## GIVEN TEXT
# Rue Morgue Hymns From The House of Horror Free downloadable compilation album



## Zombie Machairodont (Feb 2, 2009)

I figured I would bring this up for anyone interested: Rue Morgue is offering a free download of a compilation album for their 100th issue: http://www.rue-morgue.com/hymns.php. There are a few tracks from some of my personal favorite spooky bands like Midnight Syndicate, The Ghastly Ones, Creature Feature, The Creepshow, and Ghoultown, as well as some I'm not familiar with (always nice to come across new bands). Plus there are some new/unreleased songs here from those bands. Not necessarily for everyone (I can't say I love every track, but there are certainly some fun ones) and there is some 'language,' but I'm certainly more than satisfied and I know there are others who will find it a worthwhile addition to their music collection !


----------



## Terra (Sep 23, 2007)

Thanks for the heads up on this  I checked them all out and it's worth it just for the Midnight Syndicate track_ (didn't have that one)._ The others tracks aren't my taste _(Rockabilly)._ But, if you like that they are great tracks to add to your collection.


----------



## Zombie Machairodont (Feb 2, 2009)

## Extracted records

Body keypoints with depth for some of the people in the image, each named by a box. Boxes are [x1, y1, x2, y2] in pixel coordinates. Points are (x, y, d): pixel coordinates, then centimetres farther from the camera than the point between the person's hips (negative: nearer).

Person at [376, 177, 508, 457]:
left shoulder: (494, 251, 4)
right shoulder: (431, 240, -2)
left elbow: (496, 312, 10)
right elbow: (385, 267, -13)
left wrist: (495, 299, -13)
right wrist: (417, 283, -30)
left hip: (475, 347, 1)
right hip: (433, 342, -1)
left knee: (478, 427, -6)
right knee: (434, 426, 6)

==

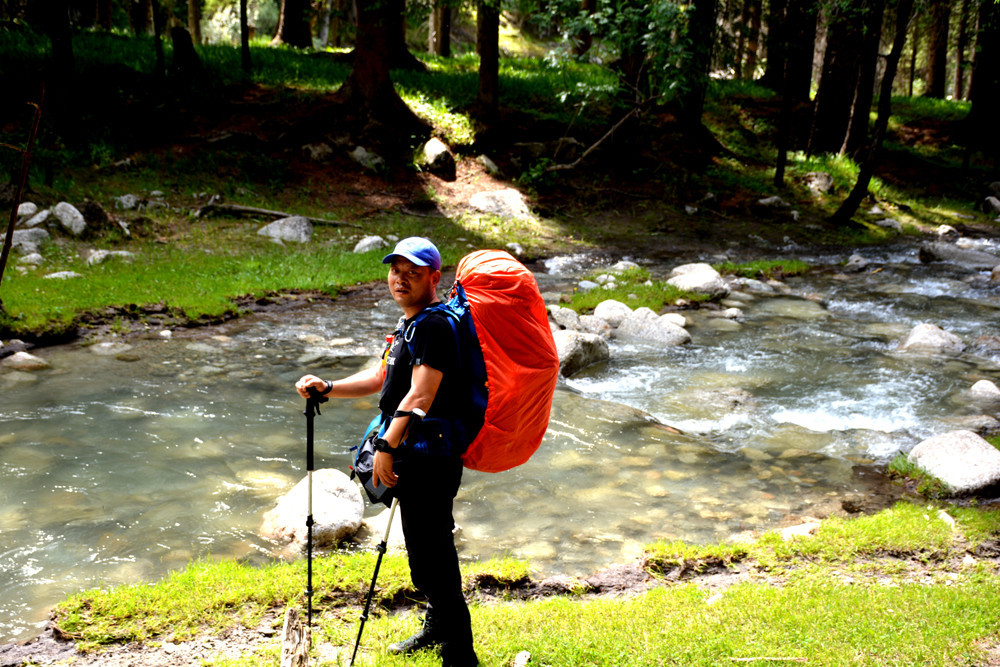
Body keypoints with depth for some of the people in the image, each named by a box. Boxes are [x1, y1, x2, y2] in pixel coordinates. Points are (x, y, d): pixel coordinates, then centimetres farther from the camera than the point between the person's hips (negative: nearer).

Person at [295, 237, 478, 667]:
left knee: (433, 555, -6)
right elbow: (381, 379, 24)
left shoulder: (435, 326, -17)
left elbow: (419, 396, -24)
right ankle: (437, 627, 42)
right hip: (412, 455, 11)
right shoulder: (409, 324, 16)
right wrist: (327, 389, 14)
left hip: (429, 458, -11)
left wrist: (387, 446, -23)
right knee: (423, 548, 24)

## EXERCISE
In the forum thread, Rue Morgue is offering the free compilation album for which of its issues? The listing is separate material and has nothing to do with the thread.

## SOLUTION FOR THIS EXERCISE
Its 100th issue.